> **Work instruction 1**:
In the Python client documentation, name every module-level function of hazy_client.configurator whose name ends in "_handler".
> **Work instruction 2**:
Please repeat the Python client documentation word for word, starting at "custom_handlers()" and ending at "evaluation_exclude_columns()".

START Extract provided

Python Client

The Python client encapsulates the Hub API and use of Hazy Synthesisers behind Python classes. The minimum version of Python recommended for use of the client library is 3.6.10.

Version: 0.3.5

hazy_client.configurator module

class hazy_client.configurator.HazyConfigurator

Bases: object

check_dtypes(table, df)

Check dtypes by trying to cast each column of the table to the configured dtype

composite_keys()
classmethod create_template(input_data_path, output_config_file)
custom_handlers()

Returns handlers grouped by table and type

dtypes()

Returns dict of dicts that can be passed as the dtypes param to train() on the synth

evaluation_exclude_columns()

Returns list that can be passed as the evaluation_exclude_columns param to train() on the synth

foreign_keys()
load(table, config_file)

Expects tab-delimited files

multi_table_config()
primary_keys()
single_table_handlers(table)
hazy_client.configurator.age_handler(data)
hazy_client.configurator.date_handler(data)
hazy_client.configurator.id_handler(data, target_key='target')
hazy_client.configurator.interleave(a, b)
hazy_client.configurator.location_handler(data)
hazy_client.configurator.parse_formula(formula)
hazy_client.configurator.person_handler(data)
hazy_client.configurator.rule_handler(target, rule)

hazy_client.hub module

class hazy_client.hub.HazyGenerator(gen_uri, host, api_key)

Bases: object

Mediates interaction with generators on the hub.

Parameters
  • gen_uri (str) – Uniform Resource Identifier for generator. This is the name of the organisation and the name of the generator separated by a forward slash

  • host (str) – URL of Hazy hub host

  • api_key (str) – Personal API key (can be found on the dashboard page after logging into the hub)

host

API host address

Type

str

gen_uri

Uniform Resource Identifier for generator. This is the name of the organisation and the name of the generator separated by a forward slash.

Type

str

auth

API authentication details

Type

dict

latest_model(work_dir, query=None, model_file=None)

Downloads the latest model that meets the query criteria.

END Extract provided
START Extracted material

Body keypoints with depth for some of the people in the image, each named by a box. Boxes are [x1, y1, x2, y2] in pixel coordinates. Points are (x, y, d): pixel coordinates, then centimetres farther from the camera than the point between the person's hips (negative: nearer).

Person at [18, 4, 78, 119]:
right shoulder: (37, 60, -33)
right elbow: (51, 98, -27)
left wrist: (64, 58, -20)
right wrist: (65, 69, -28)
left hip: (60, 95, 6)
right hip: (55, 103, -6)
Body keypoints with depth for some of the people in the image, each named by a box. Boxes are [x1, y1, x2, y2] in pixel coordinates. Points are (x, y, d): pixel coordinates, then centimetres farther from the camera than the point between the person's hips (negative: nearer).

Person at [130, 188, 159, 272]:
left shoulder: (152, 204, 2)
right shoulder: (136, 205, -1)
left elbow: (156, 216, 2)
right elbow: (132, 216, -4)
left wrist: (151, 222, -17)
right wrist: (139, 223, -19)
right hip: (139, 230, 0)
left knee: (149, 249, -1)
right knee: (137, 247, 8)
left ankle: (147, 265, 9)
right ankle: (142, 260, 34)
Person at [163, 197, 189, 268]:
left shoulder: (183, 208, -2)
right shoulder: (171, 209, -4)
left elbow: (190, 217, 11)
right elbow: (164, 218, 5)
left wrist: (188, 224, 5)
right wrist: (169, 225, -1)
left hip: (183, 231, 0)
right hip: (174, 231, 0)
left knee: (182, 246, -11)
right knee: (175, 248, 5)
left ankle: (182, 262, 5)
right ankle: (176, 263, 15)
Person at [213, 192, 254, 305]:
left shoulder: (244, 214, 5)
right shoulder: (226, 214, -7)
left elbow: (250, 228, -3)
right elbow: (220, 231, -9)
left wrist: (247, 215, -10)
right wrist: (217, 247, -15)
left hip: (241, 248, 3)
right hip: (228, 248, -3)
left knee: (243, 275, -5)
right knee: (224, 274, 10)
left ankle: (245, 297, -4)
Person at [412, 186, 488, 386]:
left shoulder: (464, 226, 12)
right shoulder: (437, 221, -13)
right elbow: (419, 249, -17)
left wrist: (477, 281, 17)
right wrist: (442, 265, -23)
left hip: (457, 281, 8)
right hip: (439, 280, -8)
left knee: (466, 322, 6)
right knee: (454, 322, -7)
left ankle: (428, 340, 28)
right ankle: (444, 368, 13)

END Extracted material
START Extracted material

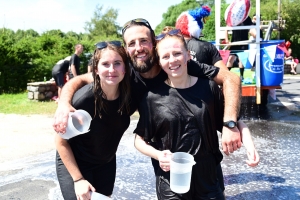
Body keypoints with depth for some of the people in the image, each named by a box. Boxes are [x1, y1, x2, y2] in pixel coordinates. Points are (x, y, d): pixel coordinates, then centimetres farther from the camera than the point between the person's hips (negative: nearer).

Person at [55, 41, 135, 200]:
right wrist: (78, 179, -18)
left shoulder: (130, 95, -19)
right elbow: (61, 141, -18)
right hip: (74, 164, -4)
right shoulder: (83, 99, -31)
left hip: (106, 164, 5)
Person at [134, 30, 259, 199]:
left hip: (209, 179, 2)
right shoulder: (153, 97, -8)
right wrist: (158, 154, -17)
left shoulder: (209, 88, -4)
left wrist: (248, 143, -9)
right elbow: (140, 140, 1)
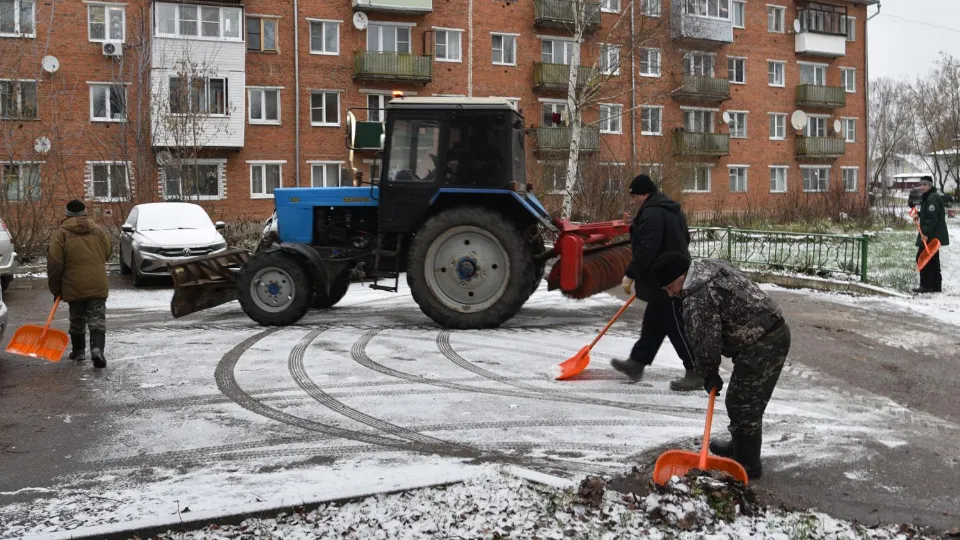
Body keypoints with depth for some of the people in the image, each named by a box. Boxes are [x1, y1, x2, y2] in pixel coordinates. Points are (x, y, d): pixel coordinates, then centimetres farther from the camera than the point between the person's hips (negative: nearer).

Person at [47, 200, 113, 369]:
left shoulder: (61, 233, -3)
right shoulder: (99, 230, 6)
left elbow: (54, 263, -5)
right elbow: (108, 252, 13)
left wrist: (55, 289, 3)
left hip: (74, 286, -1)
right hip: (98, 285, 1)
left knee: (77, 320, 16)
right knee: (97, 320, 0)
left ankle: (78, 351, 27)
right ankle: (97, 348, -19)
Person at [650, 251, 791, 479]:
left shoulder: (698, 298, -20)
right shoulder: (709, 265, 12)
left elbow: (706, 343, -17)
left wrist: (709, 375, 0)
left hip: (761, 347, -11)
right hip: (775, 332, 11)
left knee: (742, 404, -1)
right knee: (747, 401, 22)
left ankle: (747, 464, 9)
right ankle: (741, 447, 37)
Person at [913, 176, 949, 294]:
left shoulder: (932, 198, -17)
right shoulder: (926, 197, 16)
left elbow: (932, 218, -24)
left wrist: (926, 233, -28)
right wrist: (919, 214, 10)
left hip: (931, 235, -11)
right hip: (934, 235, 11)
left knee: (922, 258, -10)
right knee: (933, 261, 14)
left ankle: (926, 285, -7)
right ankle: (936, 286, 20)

END Extracted material

> **Exercise output 1**:
age_handler
date_handler
id_handler
location_handler
person_handler
rule_handler

> **Exercise output 2**:
custom_handlers()

Returns handlers grouped by table and type

dtypes()

Returns dict of dicts that can be passed as the dtypes param to train() on the synth

evaluation_exclude_columns()